Andrew Lampert: Don’t Lose the Manual

September 19 – December 6, 2014

In Don’t Lose the Manual, Andrew Lampert explores a personal dimension of technology and technological change. As an artist who is also an archivist specializing in moving-image media, Lampert works with both analog and digital technologies every day, confronting issues of preservation, storage, and the presumed historical relevance (or irrelevance) of various media and objects. The photographs and videos in Don’t Lose the Manual reflect Lampert’s archival interests, but do so by addressing the preponderance of technology in contemporary life. With candor and humor, the works reveal the artist’s ambivalence about adapting to a world seemingly run by gadgets and social media, yet also illustrate his fascination with the incremental life changes wrought by constant technological change.

Several groupings of images present technologies, or situations involving technologies, that Lampert experiences on a regular basis, including a photographic catalog of every device that he used on a particular day.
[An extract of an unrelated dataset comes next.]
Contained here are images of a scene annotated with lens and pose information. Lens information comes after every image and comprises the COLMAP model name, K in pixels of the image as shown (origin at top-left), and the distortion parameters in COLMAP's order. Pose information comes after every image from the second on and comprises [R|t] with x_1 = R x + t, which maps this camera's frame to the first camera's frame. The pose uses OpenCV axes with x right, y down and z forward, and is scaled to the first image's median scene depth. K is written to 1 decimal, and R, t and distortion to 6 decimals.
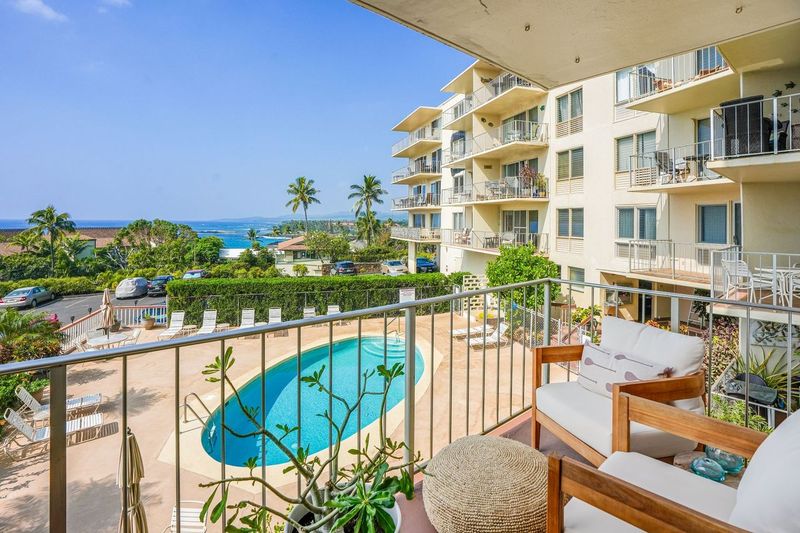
lens RADIAL K [[391.2, 0, 396.4], [0, 391.2, 215.0], [0, 0, 1]] dist [-0.047230, 0.020455]
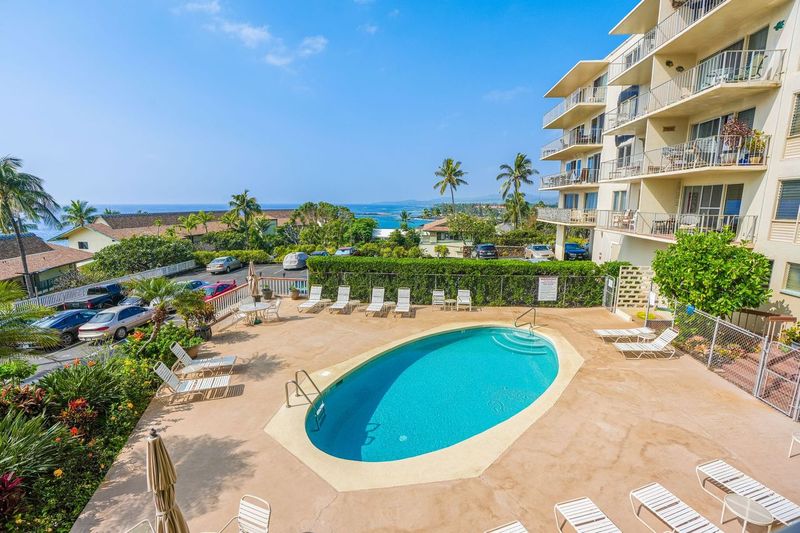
lens RADIAL K [[379.5, 0, 401.2], [0, 379.5, 268.1], [0, 0, 1]] dist [-0.053294, 0.024896]
pose [[0.932777, 0.056945, -0.355929, 0.015477], [0.009002, 0.983454, 0.180935, 0.009266], [0.360343, -0.171976, 0.916830, 0.081888]]
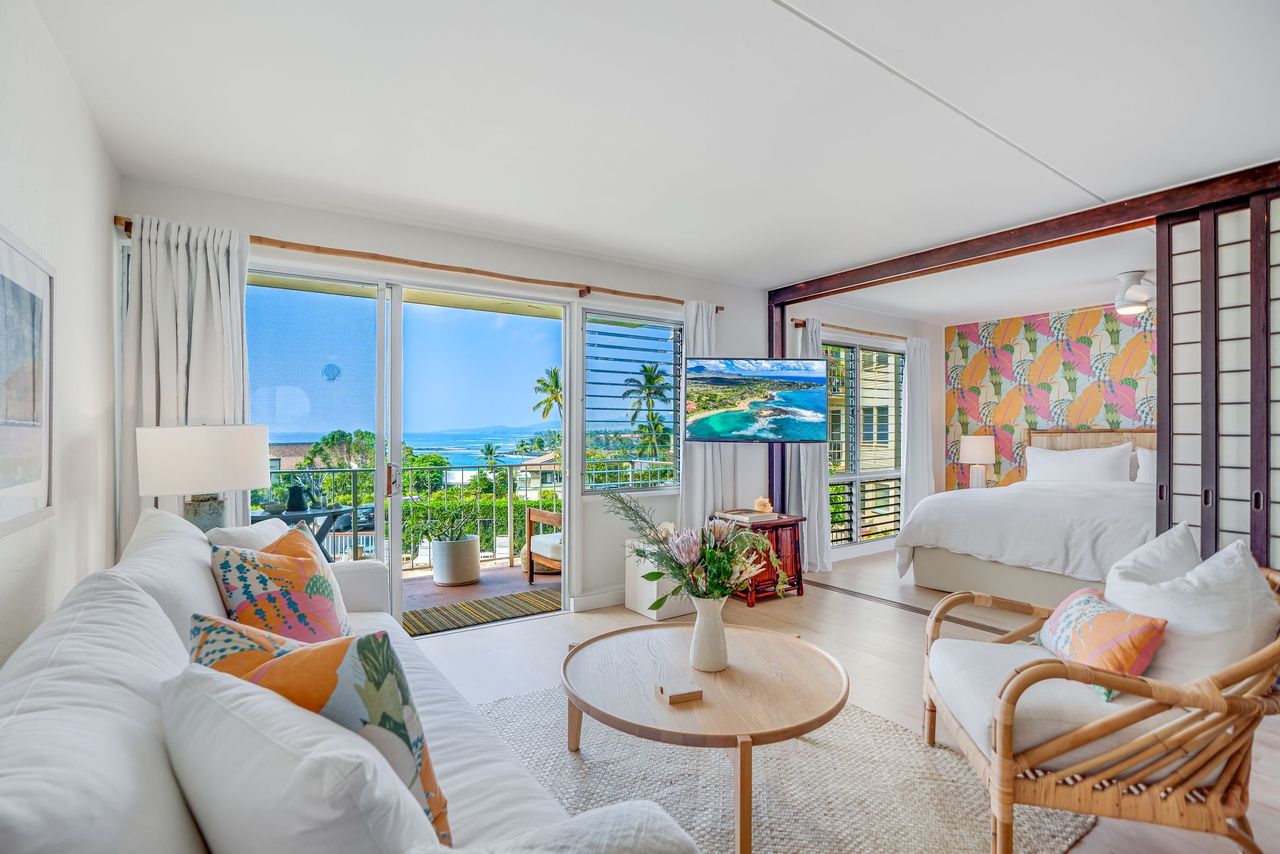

The exhibition also includes a number of videos in which Lampert asks individuals about the role of technology in their lives. These encounters indicate differing comfort levels with old as well as new technologies, but they also suggest the impossibility of privileging the old over the new, since for better or worse, most things eventually break or succumb to disuse. Presented through a somewhat bewildered lens of personal experience, the themes of Don’t Lose the Manual are broad and immensely relatable.

Curated by Robin Williams, 2013–2014 VAC Curatorial Fellow.

 

Bio

Andrew Lampert is an artist, curator, archivist, and educator based in New York City. Lampert received an MFA from Bard College and certificate in Film Preservation from the George Eastman House in Rochester, New York. He is the Curator of Collections at Anthology Film Archives in Manhattan and has exhibited widely in international film and video festivals, cinemas, museums, galleries, and performance venues. His work is represented in the collections of The Whitney Museum of American Art and Electronic Arts Intermix.